As Many Hunters As Need Be

Reading Ms. Erbe’s pompous piece Few Hunters Still Too Many in a recent edition of The Beacon News brought tears to my eyes. Not for the unfortunate she-goose Ms Erbe so passionately describes(although in such an instance I would have acted in much the same way), but for her somewhat skewed view of reality.
I would begin by wondering how she knew that the goose had, in fact, been shot. Was there an autopsy performed on the animal? The injuries she described, it seems to me, could have just as easily been caused by a coyote or a racoon. Would she that we got rid of these creatures in order to protect her delicate psyche from offense?
You see, this is a problem with many who consider themselves lovers of animals and of nature. They eagerly adore the beauty that is nature without accepting its horror as well. She frets that the goose may ‘die slowly of blood loss or be eaten alive’, even though, in reality, that is a most natural way for any animal in the wild to meet its maker. What she sees in nature is not the reality of it, but an ‘urban or suburban’ sophisticated Disney view of it.
She rails against hunters in much the same unrealistic way. She either refuses to acknowledge or is simply ignorant of the benefit that hunters have on our environment.
From the U.S. Dept. Of Interior,

“State fish and wildlife agencies will share more than $464 million in excise taxes paid by America's hunters, anglers and boaters to support fish and wildlife conservation and education programs..."Hunting and fishing are rich parts of our nation’s heritage,” said Steve Williams, director of the U.S. Fish and Wildlife Service. “Anglers and hunters have been the leading force for conservation in America. By supporting these excise taxes, they are contributing critical funds – $9 billion over the past 67 years – for maintaining and restoring our fish and wildlife resources."”.

And from the U.S. Fish and Wildlife Service,

“The sale of hunting licenses, tags, and stamps is a major source of funding for State wildlife conservation efforts...Each year, nearly $200 million in hunters' federal excise taxes are distributed to State agencies to support wildlife management programs, the purchase of lands open to hunters, and hunter education and safety classes. Proceeds from the Federal Duck Stamp, a required purchase for migratory waterfowl hunters, have purchased more than five million acres of habitat for the refuge system lands that support waterfowl and many other wildlife species, and are often open to hunting.”

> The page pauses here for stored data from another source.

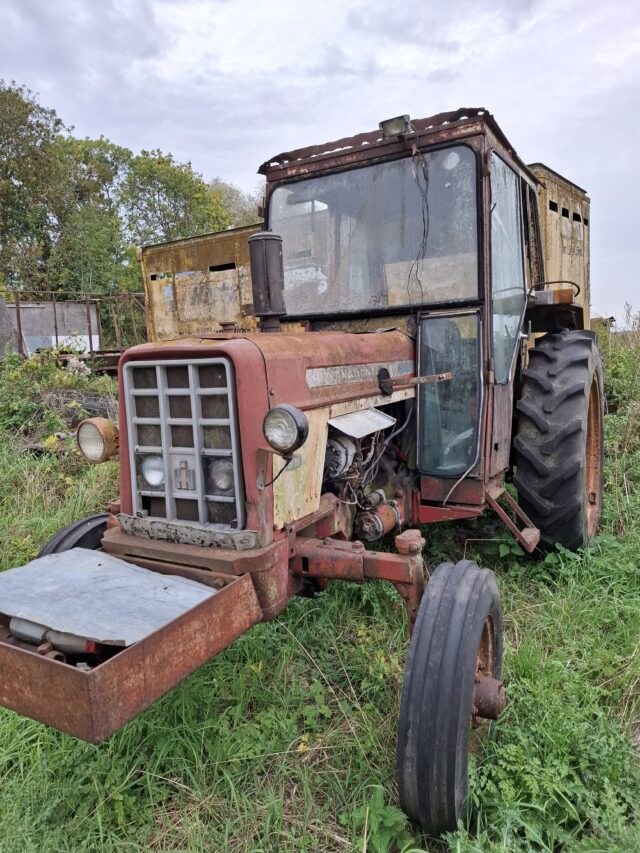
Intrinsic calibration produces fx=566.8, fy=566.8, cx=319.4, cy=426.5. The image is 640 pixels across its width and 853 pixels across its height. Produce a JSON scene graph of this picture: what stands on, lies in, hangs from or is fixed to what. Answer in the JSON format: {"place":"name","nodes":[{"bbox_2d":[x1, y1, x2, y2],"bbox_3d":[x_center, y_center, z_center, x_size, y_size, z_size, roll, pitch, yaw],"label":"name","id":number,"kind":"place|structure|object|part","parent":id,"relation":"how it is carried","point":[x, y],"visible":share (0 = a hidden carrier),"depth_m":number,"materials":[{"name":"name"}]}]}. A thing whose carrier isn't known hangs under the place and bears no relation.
{"place":"outdoors","nodes":[
{"label":"outdoors","id":0,"kind":"place"},
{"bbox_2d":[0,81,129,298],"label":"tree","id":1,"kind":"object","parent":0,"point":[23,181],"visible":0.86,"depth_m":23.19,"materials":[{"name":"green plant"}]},
{"bbox_2d":[119,145,236,247],"bbox_3d":[-7.655,-8.556,30.036,7.271,11.539,7.381,3,10,31],"label":"tree","id":2,"kind":"object","parent":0,"point":[189,196],"visible":0.67,"depth_m":28.10,"materials":[{"name":"green plant"}]},
{"bbox_2d":[206,178,263,229],"bbox_3d":[-5.000,-9.358,36.503,9.211,12.305,9.105,3,10,31],"label":"tree","id":3,"kind":"object","parent":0,"point":[231,190],"visible":0.22,"depth_m":34.16,"materials":[{"name":"green plant"}]},
{"bbox_2d":[0,0,639,325],"label":"sky","id":4,"kind":"structure","parent":0,"point":[359,2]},
{"bbox_2d":[0,340,639,852],"label":"grass field","id":5,"kind":"structure","parent":0,"point":[384,755],"materials":[{"name":"green plant"}]},
{"bbox_2d":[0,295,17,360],"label":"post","id":6,"kind":"object","parent":5,"relation":"on","point":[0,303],"visible":0.81,"depth_m":11.59,"materials":[{"name":"grey"}]},
{"bbox_2d":[8,299,101,354],"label":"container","id":7,"kind":"object","parent":5,"relation":"on","point":[83,327],"visible":0.52,"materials":[{"name":"grey metal"}]},
{"bbox_2d":[0,347,115,460],"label":"shrub","id":8,"kind":"object","parent":5,"relation":"on","point":[29,407],"visible":0.66,"depth_m":7.66,"materials":[{"name":"green plant"}]},
{"bbox_2d":[2,290,146,371],"bbox_3d":[-6.280,-1.880,13.848,3.636,2.713,5.041,3,10,31],"label":"metal frame","id":9,"kind":"object","parent":5,"relation":"on","point":[90,337],"visible":0.5,"depth_m":13.47,"materials":[{"name":"metal"}]},
{"bbox_2d":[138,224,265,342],"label":"container","id":10,"kind":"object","parent":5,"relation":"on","point":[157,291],"visible":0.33,"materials":[{"name":"yellow metal"}]},
{"bbox_2d":[1,96,607,839],"bbox_3d":[0.334,-0.203,3.136,1.943,2.546,4.787,3,10,31],"label":"tractor","id":11,"kind":"object","parent":5,"relation":"on","point":[472,656],"visible":0.86,"depth_m":2.37,"materials":[{"name":"red metal"}]},
{"bbox_2d":[7,616,102,656],"bbox_3d":[-0.837,0.644,1.816,0.403,0.124,0.134,3,10,31],"label":"cylinder","id":12,"kind":"object","parent":11,"relation":"in","point":[18,624],"visible":0.48,"depth_m":1.75,"materials":[{"name":"grey metal"}]},
{"bbox_2d":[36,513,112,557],"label":"front wheel","id":13,"kind":"object","parent":11,"relation":"attached to","point":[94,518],"visible":0.19,"depth_m":2.47,"materials":[{"name":"black rubber"}]},
{"bbox_2d":[76,417,118,463],"bbox_3d":[-0.938,0.048,2.420,0.212,0.193,0.153,3,10,31],"label":"headlight","id":14,"kind":"object","parent":11,"relation":"attached to","point":[106,443],"visible":0.98,"depth_m":2.38,"materials":[{"name":"orange"}]},
{"bbox_2d":[0,546,216,647],"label":"metal sheet","id":15,"kind":"object","parent":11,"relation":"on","point":[57,560],"visible":0.95,"depth_m":1.90,"materials":[{"name":"grey metal"}]},
{"bbox_2d":[140,454,165,487],"bbox_3d":[-0.617,0.161,2.159,0.129,0.133,0.116,3,10,31],"label":"headlight","id":16,"kind":"object","parent":11,"relation":"attached to","point":[160,475],"visible":0.62,"depth_m":2.13,"materials":[{"name":"clear glass"}]},
{"bbox_2d":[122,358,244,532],"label":"grille","id":17,"kind":"object","parent":11,"relation":"attached to","point":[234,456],"visible":0.96,"depth_m":2.05,"materials":[{"name":"metal"}]},
{"bbox_2d":[207,457,234,493],"bbox_3d":[-0.337,0.167,2.051,0.134,0.136,0.124,3,10,31],"label":"headlight","id":18,"kind":"object","parent":11,"relation":"attached to","point":[218,482],"visible":0.59,"depth_m":2.02,"materials":[{"name":"clear glass"}]},
{"bbox_2d":[248,232,285,333],"bbox_3d":[-0.241,-0.649,2.611,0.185,0.444,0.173,3,10,31],"label":"exhaust pipe","id":19,"kind":"object","parent":11,"relation":"attached to","point":[271,310],"visible":0.95,"depth_m":2.55,"materials":[{"name":"black metal"}]},
{"label":"hood","id":20,"kind":"part","parent":11,"relation":"part of","materials":[{"name":"red metal"}]},
{"bbox_2d":[262,404,308,454],"bbox_3d":[-0.117,0.001,1.930,0.170,0.169,0.145,3,10,31],"label":"headlight","id":21,"kind":"object","parent":11,"relation":"attached to","point":[289,411],"visible":0.99,"depth_m":1.88,"materials":[{"name":"clear glass"}]},
{"bbox_2d":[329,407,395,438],"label":"metal sheet","id":22,"kind":"object","parent":11,"relation":"attached to","point":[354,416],"visible":0.93,"depth_m":2.53,"materials":[{"name":"metal"}]},
{"bbox_2d":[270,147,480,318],"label":"windshield","id":23,"kind":"object","parent":11,"relation":"in","point":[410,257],"visible":0.75,"depth_m":3.00,"materials":[{"name":"clear glass"}]},
{"bbox_2d":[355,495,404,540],"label":"cylinder","id":24,"kind":"object","parent":11,"relation":"attached to","point":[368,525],"visible":0.9,"depth_m":2.88,"materials":[{"name":"metal"}]},
{"bbox_2d":[380,114,411,137],"bbox_3d":[0.385,-1.464,2.799,0.153,0.104,0.151,3,10,31],"label":"work lamp","id":25,"kind":"object","parent":11,"relation":"attached to","point":[396,120],"visible":0.6,"depth_m":2.75,"materials":[{"name":"clear glass"}]},
{"bbox_2d":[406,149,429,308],"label":"cable","id":26,"kind":"object","parent":11,"relation":"hanging from","point":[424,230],"visible":0.92,"depth_m":2.80,"materials":[{"name":"black plastic"}]},
{"bbox_2d":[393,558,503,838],"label":"front wheel","id":27,"kind":"object","parent":11,"relation":"attached to","point":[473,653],"visible":0.95,"depth_m":1.62,"materials":[{"name":"black rubber"}]},
{"bbox_2d":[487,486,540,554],"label":"step","id":28,"kind":"structure","parent":11,"relation":"attached to","point":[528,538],"depth_m":3.18,"materials":[{"name":"metal"}]},
{"bbox_2d":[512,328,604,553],"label":"rear wheel","id":29,"kind":"object","parent":11,"relation":"attached to","point":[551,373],"visible":0.96,"depth_m":3.30,"materials":[{"name":"black rubber"}]},
{"label":"rim","id":30,"kind":"part","parent":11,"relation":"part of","materials":[{"name":"orange metal"}]},
{"bbox_2d":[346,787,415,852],"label":"weed","id":31,"kind":"object","parent":5,"relation":"on","point":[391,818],"visible":0.72,"depth_m":1.77,"materials":[{"name":"green plant"}]},
{"bbox_2d":[600,307,639,435],"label":"shrub","id":32,"kind":"object","parent":5,"relation":"on","point":[614,375],"visible":0.59,"depth_m":7.86,"materials":[{"name":"green plant"}]},
{"bbox_2d":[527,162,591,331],"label":"trailer","id":33,"kind":"object","parent":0,"point":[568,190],"visible":0.27,"depth_m":5.43,"materials":[{"name":"yellow metal"}]},
{"bbox_2d":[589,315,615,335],"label":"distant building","id":34,"kind":"structure","parent":0,"point":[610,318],"visible":0.31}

Hunting clubs do their part, as well. Since its inception in 1937, Ducks Unlimited has conserved more than 9.4 million acres of waterfowl habitat throughout North America. DU supporters have raised nearly $1.6 billion for conservation since 1937. And Pheasants Forever has spent almost $10 million purchasing 65,000 acres of land totaling 600 sites as permanent features on the landscape. An amazing accomplishment, and these are only two of a great many clubs that pepper this great land.
Her article is awash in elitism. She sees those who hunt as conscienceless oafs who must be drug, surely kicking and screaming, into the 21st century through ‘urbanization and technology’. She claims to speak for all men as just ‘too busy’ to follow their own interests, as if all men strive to be the effeminate suburban definition of ‘manliness’ she so obviously wishes them to be. Her hope that those ‘rural passions of a less educated America’ give way, seems to me to be a death knell for many migratory birds and their habitat.
I, personally am not a hunter, but I am a realist. I understand it is in many a man’s soul to long for the connection with nature that hunting provides. I understand the agelong history of hunting that we as a species share with our ancestors. I understand that it is largely hunters themselves who protect the environment for the species they pursue. I understand that my choice not to hunt in no way should affect any choices another man should make. I understand nature is both magnificent and appalling and any offense I take in the latter is less than meaningless.
In closing, I find it rather sad that Ms. Erbe missed the most important lessons her experience could have taught her. Sad that she seems to believe her feelings somehow trump stark reality. Sad that she would use an attack on hunters to veil her obvious distaste for the masculine.